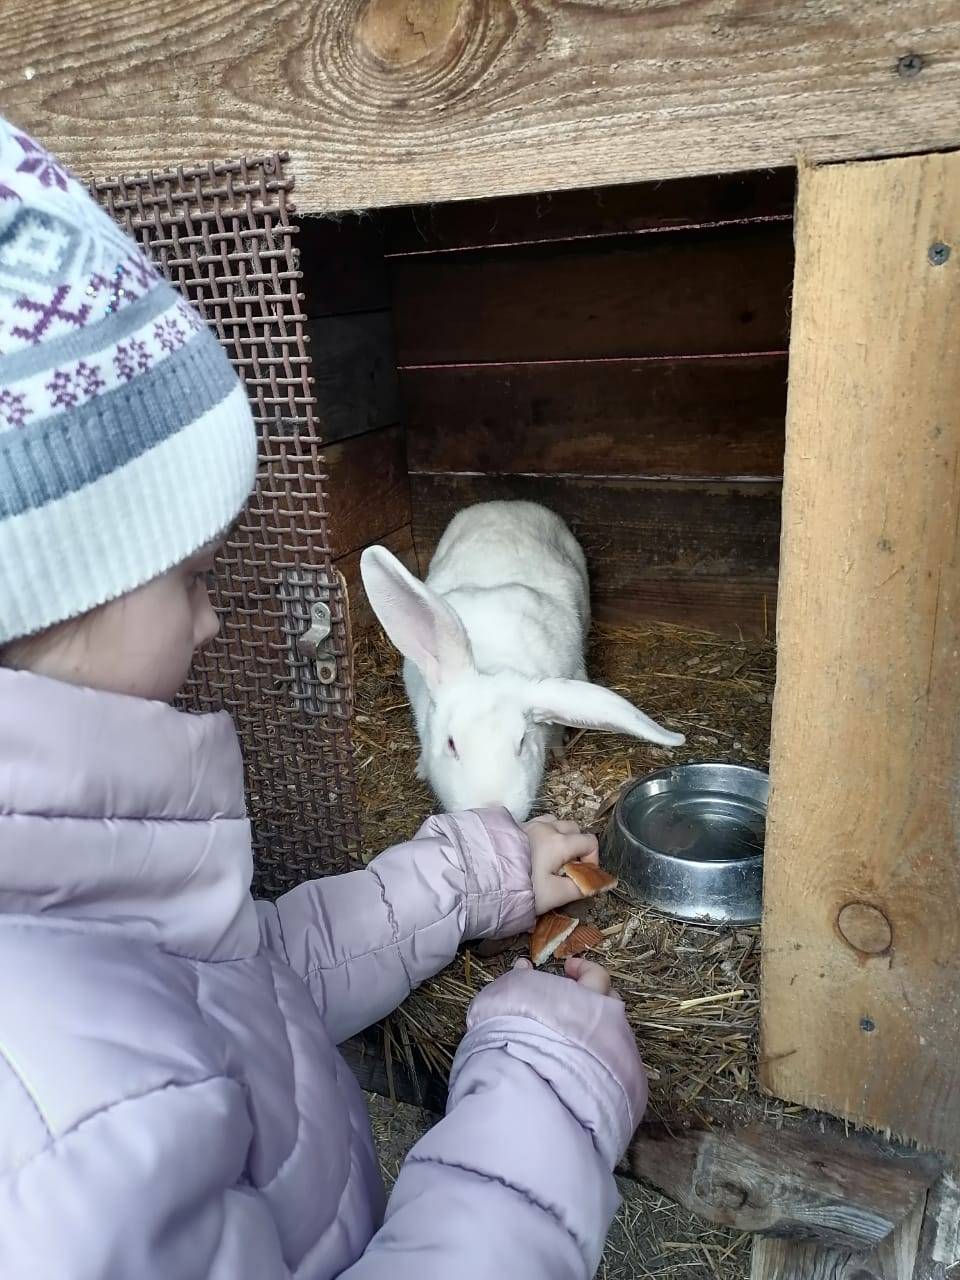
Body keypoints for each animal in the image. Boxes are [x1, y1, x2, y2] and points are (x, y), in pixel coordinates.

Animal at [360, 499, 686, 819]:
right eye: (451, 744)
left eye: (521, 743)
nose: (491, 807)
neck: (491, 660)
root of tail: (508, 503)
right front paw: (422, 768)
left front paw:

==========

Please retype all the entries word for word, omitting the pictures.

RESULT FOR THIS EXERCISE:
Body keypoints for each animal in the image. Boxes are [x1, y1, x2, y2] and points are (x, y), in pixel coordinates.

Animal at [360, 499, 686, 819]:
right eye: (451, 744)
left eye: (521, 743)
nose: (491, 807)
neck: (491, 660)
root of tail: (508, 503)
right front paw: (422, 768)
left front paw:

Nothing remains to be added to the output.